For the material below, output exactly the span from the line with "pinky tip: (1177, 698)" to the line with "wrist: (805, 972)", including both, and nothing besides.
------------------------------
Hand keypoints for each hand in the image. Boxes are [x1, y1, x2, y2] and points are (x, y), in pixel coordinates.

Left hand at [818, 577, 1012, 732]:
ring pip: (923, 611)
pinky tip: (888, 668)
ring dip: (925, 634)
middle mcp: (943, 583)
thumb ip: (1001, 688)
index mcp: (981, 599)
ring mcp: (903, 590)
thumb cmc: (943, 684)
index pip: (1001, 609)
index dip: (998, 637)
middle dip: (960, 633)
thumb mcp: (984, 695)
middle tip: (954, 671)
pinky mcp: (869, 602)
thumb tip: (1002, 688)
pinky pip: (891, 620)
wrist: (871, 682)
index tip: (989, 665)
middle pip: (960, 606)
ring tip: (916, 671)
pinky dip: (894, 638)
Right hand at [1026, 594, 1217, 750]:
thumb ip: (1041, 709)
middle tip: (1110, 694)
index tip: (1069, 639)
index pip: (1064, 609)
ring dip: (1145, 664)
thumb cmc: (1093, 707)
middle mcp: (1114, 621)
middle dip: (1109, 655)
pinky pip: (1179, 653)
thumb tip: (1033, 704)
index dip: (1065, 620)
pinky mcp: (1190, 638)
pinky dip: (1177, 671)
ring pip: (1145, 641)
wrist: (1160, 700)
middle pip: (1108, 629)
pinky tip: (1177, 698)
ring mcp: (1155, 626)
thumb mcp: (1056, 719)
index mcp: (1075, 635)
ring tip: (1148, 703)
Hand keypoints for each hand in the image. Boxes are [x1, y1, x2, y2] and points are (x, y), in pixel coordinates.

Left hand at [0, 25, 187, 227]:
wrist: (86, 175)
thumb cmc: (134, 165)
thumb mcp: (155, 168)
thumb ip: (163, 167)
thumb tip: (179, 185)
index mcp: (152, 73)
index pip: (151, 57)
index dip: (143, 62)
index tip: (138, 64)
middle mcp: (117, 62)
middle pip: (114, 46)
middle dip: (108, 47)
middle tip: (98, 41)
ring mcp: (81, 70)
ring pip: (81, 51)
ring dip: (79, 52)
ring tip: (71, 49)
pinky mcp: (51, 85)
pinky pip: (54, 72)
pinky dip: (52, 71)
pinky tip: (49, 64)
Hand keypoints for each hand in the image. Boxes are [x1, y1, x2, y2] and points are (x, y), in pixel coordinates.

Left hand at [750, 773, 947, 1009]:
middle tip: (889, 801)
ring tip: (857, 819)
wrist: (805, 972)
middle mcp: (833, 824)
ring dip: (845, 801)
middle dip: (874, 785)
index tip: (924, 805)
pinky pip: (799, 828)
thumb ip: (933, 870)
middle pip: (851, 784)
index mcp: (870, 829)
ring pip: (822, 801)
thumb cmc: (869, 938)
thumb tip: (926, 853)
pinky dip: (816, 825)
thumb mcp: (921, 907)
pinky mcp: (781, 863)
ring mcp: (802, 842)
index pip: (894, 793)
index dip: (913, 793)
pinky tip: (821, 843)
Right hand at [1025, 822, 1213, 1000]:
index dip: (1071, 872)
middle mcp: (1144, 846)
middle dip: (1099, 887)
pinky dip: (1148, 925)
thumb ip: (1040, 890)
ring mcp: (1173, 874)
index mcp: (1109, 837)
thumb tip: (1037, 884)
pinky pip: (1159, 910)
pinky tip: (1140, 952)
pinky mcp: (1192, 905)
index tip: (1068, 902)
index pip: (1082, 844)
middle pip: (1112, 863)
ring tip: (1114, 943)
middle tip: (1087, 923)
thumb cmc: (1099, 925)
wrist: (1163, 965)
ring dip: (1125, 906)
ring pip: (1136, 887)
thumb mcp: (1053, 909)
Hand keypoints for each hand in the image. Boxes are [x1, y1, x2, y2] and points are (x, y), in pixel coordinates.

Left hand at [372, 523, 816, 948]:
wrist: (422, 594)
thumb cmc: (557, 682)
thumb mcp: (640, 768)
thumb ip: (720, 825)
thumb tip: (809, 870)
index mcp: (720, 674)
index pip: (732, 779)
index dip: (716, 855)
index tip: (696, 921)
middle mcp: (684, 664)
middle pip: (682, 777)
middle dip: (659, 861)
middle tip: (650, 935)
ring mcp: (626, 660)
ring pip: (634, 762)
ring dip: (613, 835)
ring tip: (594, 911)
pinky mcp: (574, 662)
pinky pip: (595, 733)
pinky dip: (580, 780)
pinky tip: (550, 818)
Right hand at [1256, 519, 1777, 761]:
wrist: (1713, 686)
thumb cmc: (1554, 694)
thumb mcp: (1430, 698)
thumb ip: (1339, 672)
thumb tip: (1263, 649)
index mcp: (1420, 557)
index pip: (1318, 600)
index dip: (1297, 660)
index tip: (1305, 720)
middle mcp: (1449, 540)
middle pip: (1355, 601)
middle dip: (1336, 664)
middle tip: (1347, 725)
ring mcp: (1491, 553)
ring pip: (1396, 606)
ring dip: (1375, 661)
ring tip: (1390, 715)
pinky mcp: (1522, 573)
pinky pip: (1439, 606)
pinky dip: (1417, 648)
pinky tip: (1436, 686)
------------------------------
Written solution >>
pinky tip: (1177, 698)
ring mcp: (1155, 626)
thumb mcp: (1056, 719)
index mcp: (1075, 635)
ring tip: (1148, 703)
Hand keypoints for each hand in the image. Boxes are [x1, y1, x2, y2] and points are (x, y), in pixel coordinates.

Left hand at [0, 25, 187, 227]:
wrist: (86, 175)
thumb cmc: (134, 165)
thumb mcp: (155, 168)
thumb ip: (163, 167)
thumb tip: (179, 185)
index mcp: (152, 73)
index pip: (151, 57)
index dip: (143, 62)
index tip: (138, 64)
middle mcp: (117, 62)
middle pip: (114, 46)
middle dip: (108, 47)
middle tip: (98, 41)
ring mcp: (81, 70)
ring pip: (81, 51)
ring dip: (79, 52)
ring tip: (71, 49)
pinky mcp: (51, 85)
pinky pip: (54, 72)
pinky dip: (52, 71)
pinky tip: (49, 64)
Hand keypoints for each hand in the image. Boxes are [x1, y1, x2, y2] and points are (x, y), in pixel coordinates.

Left hand at [750, 773, 947, 1009]:
middle tip: (889, 801)
ring tip: (857, 819)
wrist: (805, 972)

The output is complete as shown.